##### Recorded data
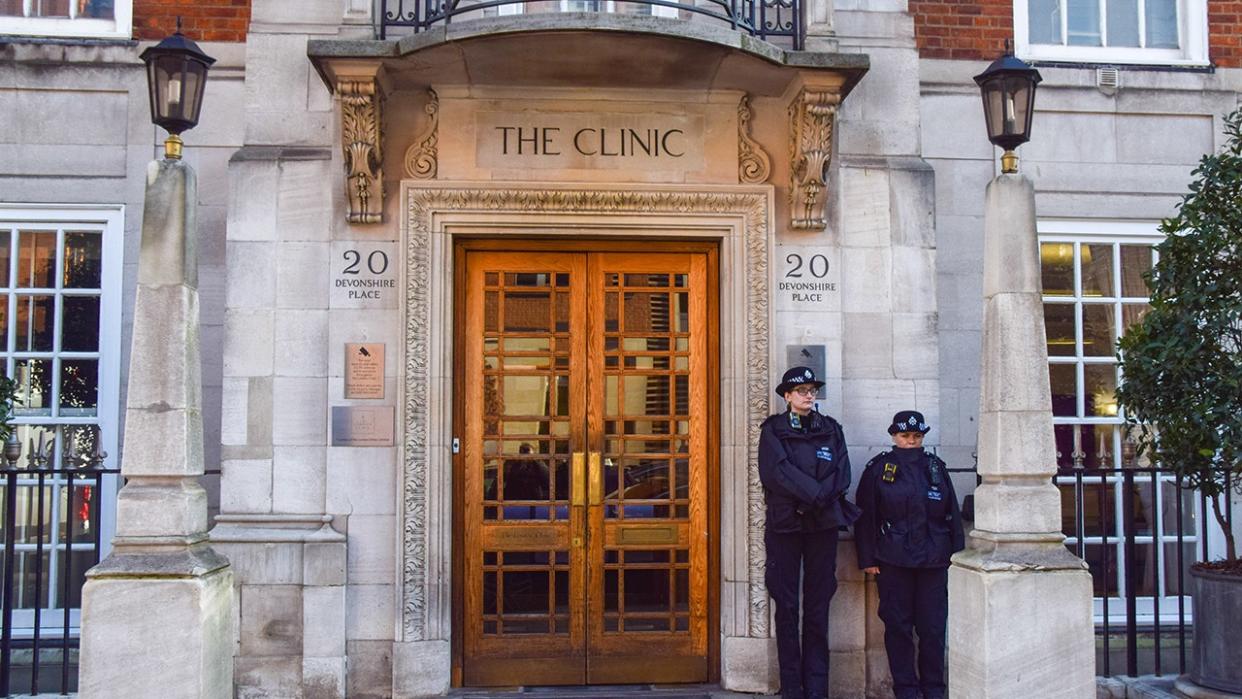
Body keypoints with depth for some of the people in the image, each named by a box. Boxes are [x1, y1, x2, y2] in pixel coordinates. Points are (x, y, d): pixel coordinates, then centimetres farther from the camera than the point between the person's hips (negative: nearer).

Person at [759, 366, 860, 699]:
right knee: (786, 606, 0)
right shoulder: (773, 430, 4)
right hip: (784, 524, -2)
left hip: (822, 524, 2)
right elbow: (777, 471, -10)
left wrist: (814, 503, -12)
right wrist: (816, 493, -14)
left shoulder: (831, 429, 11)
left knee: (818, 607, 2)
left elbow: (841, 474, 0)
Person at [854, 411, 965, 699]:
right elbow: (865, 516, 1)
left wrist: (956, 553, 8)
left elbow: (952, 514, 13)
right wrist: (868, 559, -3)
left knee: (933, 627, 3)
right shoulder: (878, 469, 3)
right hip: (893, 561, -2)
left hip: (934, 561, 2)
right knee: (898, 626, 2)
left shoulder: (935, 467, 11)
##########
▸ **Task objective**: Copy the lines from the entries above in which the word "right" appears.

▸ **Output of the task**:
right knee: (786, 606, 0)
right shoulder: (773, 430, 4)
right hip: (784, 524, -2)
right elbow: (777, 471, -10)
right wrist: (816, 493, -14)
right elbow: (865, 516, 1)
right wrist: (868, 559, -3)
right shoulder: (878, 469, 3)
right hip: (893, 561, -2)
right knee: (898, 626, 2)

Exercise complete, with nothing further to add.